Henrik Eberle/Denise Wesenberg (Hrsg.): Einverstanden, E. H.
Parteiinterne Hausmitteilungen, Briefe, Akten und Intrigen aus der Honecker-Zeit.

Schwarzkopf & Schwarzkopf, Berlin 1999, 344 S.

 

Als 1985 der Berliner Parteichef Konrad Naumann unter ziemlich ehrenrührigen Umständen von seinem Posten verjagt wurde, schrieb er, ganz geknickt, einen Brief an seinen ehemaligen Chef Erich Honecker mit der Bitte um Nachsicht und dem Postskriptum, er habe seine Waffe und den Waffenschein abgegeben. „Deine prinzipielle Kritik und die aller Genossen des Politbüros ist richtig und hat mich tief getroffen - und ich habe noch keine Fassung wiedergefunden“, so der nach internen Angriffen auf den ersten Mann im Staat gefeuerte Funktionär, dem man, nun seiner Macht beraubt, Trinkfreudigkeit, Machtbewußtsein und sexuelle Ausschweifungen nachsagte. Solange ein Mann wie Naumann nicht aneckte, war er für jede Kritik tabu, erst als er Vorstellungen zur Erneuerung der SED formulierte, die postwendend auf dem Tisch des Staats- und Parteichefs landeten, konnte man an seinem Ansehen kratzen. Naumanns vom Politbüro abverlangte Entschuldigungsbrief ist abgedruckt in einer Sammlung von Schriftstücken, die entweder an Honecker gerichtet waren oder ihn auf Umwegen erreichten und häufig mit der Floskel „Einverstanden, E. H.“ abgezeichnet waren. Dazu kommen zahlreiche Aktenstücke, die nur die Ebene der SED-Kreis- und -Bezirksleitungen erreichten, wegen ihres brisanten Inhalts jedoch an die Staatssicherheit und andere Organe zur „Bearbeitung“ weitergegeben wurden. Nach welchem System die Herausgeber ihre Auswahl getroffen haben, ist nicht ganz leicht zu erkennen, denn sie zogen, wenn man so sagen will, aus Honeckers Schublade Skurriles und Ernstes hervor, Prinzipielles und absolut abseitigen Alltagskram wie der Dank einer Funktionärin für eine ihr verliehene Auszeichnung oder die Warnung vor allzu üppigem Kalenderdruck, da Papier knapp ist.
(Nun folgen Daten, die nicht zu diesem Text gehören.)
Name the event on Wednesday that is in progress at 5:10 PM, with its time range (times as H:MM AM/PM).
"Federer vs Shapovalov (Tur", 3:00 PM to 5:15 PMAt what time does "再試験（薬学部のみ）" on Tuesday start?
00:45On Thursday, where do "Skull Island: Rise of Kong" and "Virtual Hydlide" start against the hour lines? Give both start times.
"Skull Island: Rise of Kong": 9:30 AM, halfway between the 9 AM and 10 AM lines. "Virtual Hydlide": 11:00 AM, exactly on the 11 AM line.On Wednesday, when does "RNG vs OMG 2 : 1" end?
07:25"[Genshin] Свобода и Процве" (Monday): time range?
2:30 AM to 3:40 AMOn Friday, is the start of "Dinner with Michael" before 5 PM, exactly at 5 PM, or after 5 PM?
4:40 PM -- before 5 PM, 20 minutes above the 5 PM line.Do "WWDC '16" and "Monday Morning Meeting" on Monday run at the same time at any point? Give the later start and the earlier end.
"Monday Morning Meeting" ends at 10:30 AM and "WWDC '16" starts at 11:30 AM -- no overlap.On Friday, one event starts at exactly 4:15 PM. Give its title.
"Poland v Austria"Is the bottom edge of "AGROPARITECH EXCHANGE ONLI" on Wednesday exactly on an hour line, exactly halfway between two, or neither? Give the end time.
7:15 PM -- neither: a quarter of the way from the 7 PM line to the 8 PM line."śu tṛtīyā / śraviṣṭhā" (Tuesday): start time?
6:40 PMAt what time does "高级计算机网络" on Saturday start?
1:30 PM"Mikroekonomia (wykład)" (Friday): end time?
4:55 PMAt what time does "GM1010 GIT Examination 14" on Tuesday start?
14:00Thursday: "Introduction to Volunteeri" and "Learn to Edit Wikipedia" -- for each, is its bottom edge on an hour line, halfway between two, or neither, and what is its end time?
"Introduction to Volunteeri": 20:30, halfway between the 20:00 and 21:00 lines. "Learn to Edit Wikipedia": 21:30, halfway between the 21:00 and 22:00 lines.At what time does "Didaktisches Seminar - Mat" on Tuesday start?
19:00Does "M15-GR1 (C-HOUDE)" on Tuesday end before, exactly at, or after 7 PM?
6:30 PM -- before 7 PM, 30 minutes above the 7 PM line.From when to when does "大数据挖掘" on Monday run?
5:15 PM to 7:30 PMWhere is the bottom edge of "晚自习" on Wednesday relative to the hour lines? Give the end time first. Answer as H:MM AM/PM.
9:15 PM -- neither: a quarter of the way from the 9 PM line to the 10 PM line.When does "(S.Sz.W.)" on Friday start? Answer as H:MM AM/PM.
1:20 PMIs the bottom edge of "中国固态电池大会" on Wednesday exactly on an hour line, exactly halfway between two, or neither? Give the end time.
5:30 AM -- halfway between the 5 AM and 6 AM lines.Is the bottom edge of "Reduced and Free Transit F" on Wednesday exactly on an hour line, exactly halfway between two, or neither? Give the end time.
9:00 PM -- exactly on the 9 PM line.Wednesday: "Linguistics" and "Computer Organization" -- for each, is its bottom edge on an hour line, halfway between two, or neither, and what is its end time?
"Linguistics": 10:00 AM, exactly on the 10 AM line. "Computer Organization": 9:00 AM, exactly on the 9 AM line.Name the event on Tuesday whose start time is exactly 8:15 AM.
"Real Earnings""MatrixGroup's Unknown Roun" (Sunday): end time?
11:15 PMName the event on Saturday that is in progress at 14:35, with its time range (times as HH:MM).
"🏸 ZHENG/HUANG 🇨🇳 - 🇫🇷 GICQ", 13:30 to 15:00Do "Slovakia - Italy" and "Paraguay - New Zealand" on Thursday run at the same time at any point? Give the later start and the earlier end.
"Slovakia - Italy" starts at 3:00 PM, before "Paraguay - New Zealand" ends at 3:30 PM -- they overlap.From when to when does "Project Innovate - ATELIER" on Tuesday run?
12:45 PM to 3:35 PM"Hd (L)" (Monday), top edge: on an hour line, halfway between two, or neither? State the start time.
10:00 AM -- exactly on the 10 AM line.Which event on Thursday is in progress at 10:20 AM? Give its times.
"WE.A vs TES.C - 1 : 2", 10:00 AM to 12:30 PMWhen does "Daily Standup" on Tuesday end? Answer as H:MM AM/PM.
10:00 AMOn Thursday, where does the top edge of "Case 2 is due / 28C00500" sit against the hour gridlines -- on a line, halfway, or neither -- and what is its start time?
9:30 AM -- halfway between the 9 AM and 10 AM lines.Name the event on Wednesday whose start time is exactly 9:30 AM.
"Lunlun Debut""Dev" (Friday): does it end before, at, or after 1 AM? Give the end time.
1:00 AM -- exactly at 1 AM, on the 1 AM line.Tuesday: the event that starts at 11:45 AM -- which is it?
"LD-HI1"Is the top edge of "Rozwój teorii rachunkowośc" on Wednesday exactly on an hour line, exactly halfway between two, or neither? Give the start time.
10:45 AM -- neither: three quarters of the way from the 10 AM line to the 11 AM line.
Zehn Jahre nach dem Untergang des Arbeiter-und-Bauern-Staats bleibt einem beim Lesen dieses mit sparsamen Kommentaren versehenen Sammelbandes das Lachen im Halse stecken. Man wundert sich nur, womit der Staats- und Parteichef und seine engsten Mitarbeiter ihre Zeit totschlugen. So muß sich der Generalsekretär gleich eingangs mit der von Politbüromitglied Albert Norden an ihn herangetragenen Frage befassen, warum beim Berliner Marx-Engels-Denkmal der eine steht und der andere sitzt und ob das „die normale Haltung eines Geistesriesen“ ist. Er befaßt sich, mal zustimmend, mal ablehnend reagierend, mit Anträgen prominenter Künstler, in den Westen ausreisen oder dort wenigstens eine Zeitlang schauspielern und ausstellen zu dürfen. Auf den Tisch kommen Petitionen, aus Sonderkontingenten ein Westauto gestellt zu bekommen; ein Karl-May-Museum wird genehmigt; Lindensetzlinge werden auf höchste Weisung im Gegenzug zu Kirschbaumsetzlingen nach Japan geschickt. Da gibt es den Vorschlag, über das Rostocker Neptun-Hotel eine Fernsehreportage zu bringen, weil der Service ausnahmsweise mal ordentlich war, und eine Liste von Kandidaten zur Auszeichnung mit der Hufelandmedaille. Hinzu kommen Grundsatzentscheidungen wie die Kandidatur von Anna Seghers für den Literaturnobelpreis, die Bitte, den Schriftsteller Volker Braun mit dem Nationalpreis der DDR (Dotation 100 000 Mark) auszuzeichnen, oder auch die Bereitstellung von Stoffen für neue Ehrenbanner des ZK. Die Liste ließe sich beliebig fortsetzen. Viel ernster sind anonyme Drohungen sowie namentlich unterzeichnete Beschwerdebriefe über eine mangelhafte Versorgung mit Wohnungen, Lebensmitteln und die berühmt-berüchtigten „1000 kleinen Dinge“. Gelegentlich erreichten diese Briefe auch den Generalsekretär, der sie mit und ohne Randbemerkungen an die zuständigen Dienststellen zurückreichte, die ihrerseits „Gespräche“ mit den Absendern führten, ohne ihnen allerdings Hilfe zusagen zu können. Manche Schreiben ließen sich im Verständnis der damaligen Funktionäre nicht beantworten und landeten in der Ablage.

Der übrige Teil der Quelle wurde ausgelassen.